-------- Records supplied

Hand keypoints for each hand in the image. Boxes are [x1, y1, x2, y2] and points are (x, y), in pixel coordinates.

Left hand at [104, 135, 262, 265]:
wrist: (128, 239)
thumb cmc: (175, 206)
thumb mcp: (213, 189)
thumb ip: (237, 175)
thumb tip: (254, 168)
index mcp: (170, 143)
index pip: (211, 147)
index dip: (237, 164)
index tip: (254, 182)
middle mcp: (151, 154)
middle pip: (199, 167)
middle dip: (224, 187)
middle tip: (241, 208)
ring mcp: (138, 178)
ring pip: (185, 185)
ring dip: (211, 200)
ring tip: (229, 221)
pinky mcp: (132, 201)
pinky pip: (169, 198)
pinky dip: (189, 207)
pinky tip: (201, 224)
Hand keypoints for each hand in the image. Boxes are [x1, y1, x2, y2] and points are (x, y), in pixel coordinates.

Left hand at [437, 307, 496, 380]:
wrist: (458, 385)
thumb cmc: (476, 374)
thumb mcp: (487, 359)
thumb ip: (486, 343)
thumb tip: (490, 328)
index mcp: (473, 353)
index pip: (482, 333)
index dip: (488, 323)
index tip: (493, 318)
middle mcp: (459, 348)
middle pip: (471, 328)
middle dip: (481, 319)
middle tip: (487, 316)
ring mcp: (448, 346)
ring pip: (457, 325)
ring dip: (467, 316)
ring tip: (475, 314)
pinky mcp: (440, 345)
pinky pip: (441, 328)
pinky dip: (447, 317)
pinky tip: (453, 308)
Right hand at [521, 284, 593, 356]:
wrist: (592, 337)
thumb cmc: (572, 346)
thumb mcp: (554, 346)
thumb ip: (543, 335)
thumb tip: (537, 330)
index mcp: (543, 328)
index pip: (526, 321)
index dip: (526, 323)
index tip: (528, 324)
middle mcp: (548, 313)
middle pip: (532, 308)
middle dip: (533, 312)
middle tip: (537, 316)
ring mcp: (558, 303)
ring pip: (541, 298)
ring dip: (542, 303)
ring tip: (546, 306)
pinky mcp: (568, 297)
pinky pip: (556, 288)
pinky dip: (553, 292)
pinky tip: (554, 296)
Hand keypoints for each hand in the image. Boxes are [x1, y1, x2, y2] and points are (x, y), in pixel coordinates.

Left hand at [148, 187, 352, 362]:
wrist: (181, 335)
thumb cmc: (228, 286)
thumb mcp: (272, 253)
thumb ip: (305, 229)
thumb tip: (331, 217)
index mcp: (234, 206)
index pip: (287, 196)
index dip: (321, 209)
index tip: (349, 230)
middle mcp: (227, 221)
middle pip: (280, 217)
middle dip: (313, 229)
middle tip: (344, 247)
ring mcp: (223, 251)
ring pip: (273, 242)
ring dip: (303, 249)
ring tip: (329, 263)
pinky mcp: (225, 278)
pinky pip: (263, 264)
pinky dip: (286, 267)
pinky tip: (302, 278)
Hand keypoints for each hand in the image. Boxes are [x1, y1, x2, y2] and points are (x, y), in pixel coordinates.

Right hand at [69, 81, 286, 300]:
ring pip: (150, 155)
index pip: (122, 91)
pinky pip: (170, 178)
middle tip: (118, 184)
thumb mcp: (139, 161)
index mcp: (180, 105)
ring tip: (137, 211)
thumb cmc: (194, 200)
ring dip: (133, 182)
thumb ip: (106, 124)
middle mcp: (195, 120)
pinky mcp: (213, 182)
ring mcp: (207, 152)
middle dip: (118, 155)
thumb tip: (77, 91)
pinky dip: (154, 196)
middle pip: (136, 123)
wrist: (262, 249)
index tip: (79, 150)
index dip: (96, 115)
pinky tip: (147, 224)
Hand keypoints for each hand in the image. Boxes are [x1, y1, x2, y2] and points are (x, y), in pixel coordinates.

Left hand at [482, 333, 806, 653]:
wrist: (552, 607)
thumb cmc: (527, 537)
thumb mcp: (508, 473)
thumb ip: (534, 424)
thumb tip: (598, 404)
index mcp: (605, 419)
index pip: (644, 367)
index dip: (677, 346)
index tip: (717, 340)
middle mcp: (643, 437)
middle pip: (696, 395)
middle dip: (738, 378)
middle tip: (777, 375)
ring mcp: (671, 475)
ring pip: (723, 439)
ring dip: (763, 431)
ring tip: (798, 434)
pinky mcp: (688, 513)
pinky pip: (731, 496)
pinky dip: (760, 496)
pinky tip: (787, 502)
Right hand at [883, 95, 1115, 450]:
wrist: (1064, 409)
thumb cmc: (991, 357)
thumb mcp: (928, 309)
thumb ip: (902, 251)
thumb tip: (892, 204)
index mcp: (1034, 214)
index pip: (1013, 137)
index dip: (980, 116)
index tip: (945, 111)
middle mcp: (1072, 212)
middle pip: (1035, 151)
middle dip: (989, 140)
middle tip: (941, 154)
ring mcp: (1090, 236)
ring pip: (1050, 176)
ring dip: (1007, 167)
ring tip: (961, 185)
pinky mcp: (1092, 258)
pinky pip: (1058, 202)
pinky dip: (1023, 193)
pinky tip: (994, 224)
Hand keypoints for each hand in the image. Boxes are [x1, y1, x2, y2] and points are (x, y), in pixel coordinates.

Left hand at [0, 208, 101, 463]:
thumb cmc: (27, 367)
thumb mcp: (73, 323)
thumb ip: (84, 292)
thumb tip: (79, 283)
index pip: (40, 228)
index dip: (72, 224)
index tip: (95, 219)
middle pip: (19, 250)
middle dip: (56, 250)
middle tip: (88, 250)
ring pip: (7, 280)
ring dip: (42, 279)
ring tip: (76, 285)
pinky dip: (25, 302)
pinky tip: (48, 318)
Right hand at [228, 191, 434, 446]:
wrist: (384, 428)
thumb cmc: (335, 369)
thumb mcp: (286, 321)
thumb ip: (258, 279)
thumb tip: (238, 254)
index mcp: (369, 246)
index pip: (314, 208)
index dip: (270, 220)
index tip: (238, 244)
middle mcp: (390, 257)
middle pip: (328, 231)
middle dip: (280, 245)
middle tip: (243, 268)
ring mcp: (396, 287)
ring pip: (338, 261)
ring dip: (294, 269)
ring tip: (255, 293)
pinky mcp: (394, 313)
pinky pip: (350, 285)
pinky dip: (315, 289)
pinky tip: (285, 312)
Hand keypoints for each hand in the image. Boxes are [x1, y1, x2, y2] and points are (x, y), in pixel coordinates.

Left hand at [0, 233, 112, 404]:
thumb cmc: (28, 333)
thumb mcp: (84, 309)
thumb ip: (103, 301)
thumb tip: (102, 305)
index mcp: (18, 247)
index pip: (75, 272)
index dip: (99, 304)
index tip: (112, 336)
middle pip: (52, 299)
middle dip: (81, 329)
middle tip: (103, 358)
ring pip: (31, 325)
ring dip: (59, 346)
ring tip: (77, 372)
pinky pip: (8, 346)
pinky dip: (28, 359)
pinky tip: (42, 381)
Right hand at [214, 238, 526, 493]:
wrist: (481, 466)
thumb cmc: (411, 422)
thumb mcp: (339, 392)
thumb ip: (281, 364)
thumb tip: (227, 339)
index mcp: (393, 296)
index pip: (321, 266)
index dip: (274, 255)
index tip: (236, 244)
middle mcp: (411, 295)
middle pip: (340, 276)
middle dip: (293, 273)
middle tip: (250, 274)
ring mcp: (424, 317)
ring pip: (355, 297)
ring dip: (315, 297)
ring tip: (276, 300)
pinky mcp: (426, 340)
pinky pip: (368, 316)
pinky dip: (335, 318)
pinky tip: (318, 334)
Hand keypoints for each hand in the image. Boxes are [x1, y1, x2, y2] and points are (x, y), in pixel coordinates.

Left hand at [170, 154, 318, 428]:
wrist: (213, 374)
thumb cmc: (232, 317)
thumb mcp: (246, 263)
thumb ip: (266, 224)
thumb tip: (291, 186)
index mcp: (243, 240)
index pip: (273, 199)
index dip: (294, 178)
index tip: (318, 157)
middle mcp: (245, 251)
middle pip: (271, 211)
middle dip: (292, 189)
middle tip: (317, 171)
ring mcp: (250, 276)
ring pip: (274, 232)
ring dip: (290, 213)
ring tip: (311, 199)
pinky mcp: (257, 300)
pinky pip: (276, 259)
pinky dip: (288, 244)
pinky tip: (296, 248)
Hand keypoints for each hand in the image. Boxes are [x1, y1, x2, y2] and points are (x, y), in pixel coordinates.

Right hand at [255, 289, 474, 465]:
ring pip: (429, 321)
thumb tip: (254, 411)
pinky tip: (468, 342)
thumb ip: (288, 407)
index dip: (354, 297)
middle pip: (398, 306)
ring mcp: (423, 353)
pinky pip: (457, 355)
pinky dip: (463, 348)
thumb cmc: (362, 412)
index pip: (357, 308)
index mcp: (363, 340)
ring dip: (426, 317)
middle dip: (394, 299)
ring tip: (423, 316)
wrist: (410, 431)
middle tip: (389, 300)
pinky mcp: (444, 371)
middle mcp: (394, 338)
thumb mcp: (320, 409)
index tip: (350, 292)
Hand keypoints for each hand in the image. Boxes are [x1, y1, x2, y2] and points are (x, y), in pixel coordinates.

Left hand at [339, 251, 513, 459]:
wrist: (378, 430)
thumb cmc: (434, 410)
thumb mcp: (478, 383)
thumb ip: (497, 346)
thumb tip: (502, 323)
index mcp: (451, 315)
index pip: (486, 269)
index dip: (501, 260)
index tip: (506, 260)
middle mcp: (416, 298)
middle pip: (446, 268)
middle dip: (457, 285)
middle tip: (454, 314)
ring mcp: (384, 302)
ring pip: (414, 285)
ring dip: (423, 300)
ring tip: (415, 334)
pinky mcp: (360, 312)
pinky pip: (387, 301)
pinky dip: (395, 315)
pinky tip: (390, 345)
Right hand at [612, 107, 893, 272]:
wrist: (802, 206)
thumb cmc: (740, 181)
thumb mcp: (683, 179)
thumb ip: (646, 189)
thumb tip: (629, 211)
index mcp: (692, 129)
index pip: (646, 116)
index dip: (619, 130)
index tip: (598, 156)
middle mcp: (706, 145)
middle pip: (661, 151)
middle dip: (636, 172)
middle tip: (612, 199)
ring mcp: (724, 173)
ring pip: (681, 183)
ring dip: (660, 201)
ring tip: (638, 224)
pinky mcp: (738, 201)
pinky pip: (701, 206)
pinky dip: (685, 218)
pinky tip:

----------------

• [Task directions]:
The first line of the listing above through the line containing "middle mcp: (459, 348)": print exactly that, both ends included.

• [Response box]:
Hand keypoints for each hand in the image. Boxes are [x1, y1, x2, y2] and points are (x, y), in pixel coordinates.

Left hand at [104, 135, 262, 265]:
wrist: (128, 239)
thumb cmc: (175, 206)
thumb mcp: (213, 189)
thumb ip: (237, 175)
thumb tip: (254, 168)
index mcp: (170, 143)
index pip: (211, 147)
index dip: (237, 164)
index tip: (254, 182)
middle mcp: (151, 154)
middle pip: (199, 167)
middle dip: (224, 187)
middle tip: (241, 208)
ring mcp: (138, 178)
ring pip: (185, 185)
ring dip: (211, 200)
ring tip: (229, 221)
pinky mcp: (132, 201)
pinky pip: (169, 198)
pinky dip: (189, 207)
pinky tip: (201, 224)
Hand keypoints for each hand in the image. Boxes are [x1, y1, x2, y2] and points are (x, y), in pixel coordinates.

Left hand at [437, 307, 496, 380]:
wrist: (458, 385)
thumb cmc: (476, 374)
thumb mcp: (487, 359)
thumb ip: (486, 343)
thumb tip: (490, 328)
index mcp: (473, 353)
index pip: (482, 333)
index dip: (488, 323)
index tip: (493, 318)
middle mcp: (459, 348)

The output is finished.